## WHAT YOU HAVE TO DO
Would you please state how many lines in the entries contain the word "widget"? Only the number should be given.

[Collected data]
= = = = =

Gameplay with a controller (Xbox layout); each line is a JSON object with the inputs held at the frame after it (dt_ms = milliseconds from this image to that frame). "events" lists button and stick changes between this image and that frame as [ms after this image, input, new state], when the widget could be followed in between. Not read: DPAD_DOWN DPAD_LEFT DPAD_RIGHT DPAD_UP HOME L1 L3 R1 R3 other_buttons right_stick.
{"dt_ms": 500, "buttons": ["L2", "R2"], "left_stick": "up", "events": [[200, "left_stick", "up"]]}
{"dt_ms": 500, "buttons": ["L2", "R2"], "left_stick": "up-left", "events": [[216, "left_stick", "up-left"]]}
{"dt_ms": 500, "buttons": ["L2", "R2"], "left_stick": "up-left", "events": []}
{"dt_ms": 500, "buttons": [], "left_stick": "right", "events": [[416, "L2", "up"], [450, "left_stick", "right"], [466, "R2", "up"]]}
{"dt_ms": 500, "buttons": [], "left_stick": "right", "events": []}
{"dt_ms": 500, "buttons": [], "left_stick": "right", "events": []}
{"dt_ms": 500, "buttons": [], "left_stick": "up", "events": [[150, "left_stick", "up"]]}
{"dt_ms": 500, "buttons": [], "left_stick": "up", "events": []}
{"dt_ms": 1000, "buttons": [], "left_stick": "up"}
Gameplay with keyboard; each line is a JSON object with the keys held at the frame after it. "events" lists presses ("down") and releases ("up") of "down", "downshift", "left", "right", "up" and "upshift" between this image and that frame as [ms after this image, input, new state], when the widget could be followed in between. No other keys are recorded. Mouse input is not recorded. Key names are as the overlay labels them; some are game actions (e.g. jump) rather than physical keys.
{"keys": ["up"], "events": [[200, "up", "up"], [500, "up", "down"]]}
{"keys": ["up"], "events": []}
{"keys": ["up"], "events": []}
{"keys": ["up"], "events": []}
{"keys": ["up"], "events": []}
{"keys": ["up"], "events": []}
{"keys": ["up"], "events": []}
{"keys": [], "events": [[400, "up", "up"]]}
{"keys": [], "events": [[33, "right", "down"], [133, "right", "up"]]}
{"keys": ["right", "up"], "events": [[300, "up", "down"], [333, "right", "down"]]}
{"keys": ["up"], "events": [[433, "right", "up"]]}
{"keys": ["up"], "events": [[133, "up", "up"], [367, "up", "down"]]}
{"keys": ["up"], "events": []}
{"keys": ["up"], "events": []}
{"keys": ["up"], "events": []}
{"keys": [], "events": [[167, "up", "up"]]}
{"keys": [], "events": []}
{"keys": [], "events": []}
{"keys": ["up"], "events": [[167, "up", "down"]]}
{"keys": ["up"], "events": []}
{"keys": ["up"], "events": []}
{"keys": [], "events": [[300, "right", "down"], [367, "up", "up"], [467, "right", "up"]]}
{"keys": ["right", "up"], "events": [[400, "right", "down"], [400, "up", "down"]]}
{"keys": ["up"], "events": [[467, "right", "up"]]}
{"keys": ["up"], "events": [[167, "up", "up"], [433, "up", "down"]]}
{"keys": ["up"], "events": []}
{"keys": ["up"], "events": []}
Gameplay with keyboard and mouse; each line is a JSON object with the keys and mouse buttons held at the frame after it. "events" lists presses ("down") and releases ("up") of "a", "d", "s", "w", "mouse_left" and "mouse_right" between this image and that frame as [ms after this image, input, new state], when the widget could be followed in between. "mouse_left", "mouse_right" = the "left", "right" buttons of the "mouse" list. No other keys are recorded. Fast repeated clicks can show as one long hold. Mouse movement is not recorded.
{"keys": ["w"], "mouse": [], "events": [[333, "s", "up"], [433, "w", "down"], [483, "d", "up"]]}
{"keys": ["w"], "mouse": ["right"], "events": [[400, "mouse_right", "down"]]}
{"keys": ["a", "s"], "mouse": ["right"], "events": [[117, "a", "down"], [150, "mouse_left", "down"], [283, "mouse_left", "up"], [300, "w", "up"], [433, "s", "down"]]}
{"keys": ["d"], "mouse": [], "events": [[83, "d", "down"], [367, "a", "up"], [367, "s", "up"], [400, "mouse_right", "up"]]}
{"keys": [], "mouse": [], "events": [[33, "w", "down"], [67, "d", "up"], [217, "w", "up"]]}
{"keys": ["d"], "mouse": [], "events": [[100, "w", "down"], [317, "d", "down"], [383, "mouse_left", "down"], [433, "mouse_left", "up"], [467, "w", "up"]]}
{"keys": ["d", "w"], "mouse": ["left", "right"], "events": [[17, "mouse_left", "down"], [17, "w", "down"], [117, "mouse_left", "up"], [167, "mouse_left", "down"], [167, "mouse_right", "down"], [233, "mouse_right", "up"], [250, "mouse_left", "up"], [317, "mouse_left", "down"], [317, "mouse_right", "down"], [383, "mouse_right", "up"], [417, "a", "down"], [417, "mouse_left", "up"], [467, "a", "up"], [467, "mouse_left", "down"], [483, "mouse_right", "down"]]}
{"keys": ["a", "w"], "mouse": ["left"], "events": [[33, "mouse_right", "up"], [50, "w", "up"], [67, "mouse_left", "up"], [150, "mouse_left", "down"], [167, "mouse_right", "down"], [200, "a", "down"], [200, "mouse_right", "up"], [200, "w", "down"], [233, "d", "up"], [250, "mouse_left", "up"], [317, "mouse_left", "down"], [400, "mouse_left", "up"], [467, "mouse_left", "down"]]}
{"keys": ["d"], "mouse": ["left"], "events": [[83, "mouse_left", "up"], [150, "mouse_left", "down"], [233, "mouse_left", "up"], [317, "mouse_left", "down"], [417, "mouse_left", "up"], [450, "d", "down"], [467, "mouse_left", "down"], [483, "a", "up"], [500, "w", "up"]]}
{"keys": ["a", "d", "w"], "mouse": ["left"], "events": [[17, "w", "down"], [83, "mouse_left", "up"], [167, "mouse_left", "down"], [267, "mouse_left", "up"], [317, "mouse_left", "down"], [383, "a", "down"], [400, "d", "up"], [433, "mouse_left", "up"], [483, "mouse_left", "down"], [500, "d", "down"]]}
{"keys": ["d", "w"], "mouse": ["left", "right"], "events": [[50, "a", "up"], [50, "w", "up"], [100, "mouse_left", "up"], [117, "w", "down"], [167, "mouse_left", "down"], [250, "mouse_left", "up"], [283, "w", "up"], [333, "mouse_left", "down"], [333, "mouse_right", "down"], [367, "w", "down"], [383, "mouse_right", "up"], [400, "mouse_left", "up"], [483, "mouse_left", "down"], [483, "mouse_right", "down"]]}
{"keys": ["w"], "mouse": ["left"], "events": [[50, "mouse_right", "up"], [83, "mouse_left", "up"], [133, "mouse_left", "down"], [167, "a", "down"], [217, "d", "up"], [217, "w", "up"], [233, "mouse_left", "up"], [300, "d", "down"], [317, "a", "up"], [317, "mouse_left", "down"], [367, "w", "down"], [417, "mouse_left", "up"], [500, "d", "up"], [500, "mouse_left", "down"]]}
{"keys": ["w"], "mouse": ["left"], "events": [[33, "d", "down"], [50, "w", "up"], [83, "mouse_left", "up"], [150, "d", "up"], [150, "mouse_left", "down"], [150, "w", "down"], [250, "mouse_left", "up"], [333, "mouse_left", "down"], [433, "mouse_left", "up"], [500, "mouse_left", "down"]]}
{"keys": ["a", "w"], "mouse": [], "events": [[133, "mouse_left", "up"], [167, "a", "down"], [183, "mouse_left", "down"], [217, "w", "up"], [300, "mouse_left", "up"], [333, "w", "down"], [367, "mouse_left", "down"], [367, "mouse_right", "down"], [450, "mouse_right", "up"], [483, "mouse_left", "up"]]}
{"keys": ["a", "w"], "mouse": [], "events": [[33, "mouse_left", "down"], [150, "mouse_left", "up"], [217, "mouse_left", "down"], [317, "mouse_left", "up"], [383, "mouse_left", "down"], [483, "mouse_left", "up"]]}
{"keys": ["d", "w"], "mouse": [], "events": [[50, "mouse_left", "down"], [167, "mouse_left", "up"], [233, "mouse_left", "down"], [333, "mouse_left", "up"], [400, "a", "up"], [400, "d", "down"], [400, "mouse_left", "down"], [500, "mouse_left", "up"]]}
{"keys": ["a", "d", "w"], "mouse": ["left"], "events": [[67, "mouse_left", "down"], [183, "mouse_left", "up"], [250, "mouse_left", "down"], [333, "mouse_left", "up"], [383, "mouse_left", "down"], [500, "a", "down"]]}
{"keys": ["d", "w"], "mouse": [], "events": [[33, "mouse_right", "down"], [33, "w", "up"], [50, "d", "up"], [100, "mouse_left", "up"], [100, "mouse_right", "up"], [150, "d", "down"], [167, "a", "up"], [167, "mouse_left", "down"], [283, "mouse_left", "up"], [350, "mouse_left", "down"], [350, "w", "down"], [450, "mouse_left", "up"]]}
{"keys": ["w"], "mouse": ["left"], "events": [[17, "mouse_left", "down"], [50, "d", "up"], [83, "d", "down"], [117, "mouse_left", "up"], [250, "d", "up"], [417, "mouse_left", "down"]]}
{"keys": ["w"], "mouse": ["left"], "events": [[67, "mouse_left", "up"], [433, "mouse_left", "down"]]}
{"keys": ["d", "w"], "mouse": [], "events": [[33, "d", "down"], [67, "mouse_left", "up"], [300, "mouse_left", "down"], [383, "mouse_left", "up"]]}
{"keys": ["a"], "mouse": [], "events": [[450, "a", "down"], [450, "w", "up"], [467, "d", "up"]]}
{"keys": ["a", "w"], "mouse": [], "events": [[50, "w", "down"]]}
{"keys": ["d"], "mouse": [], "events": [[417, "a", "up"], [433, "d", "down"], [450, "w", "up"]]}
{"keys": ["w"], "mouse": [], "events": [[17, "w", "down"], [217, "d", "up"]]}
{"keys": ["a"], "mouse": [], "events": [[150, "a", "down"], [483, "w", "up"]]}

= = = = =

## WRITTEN RESPONSE
3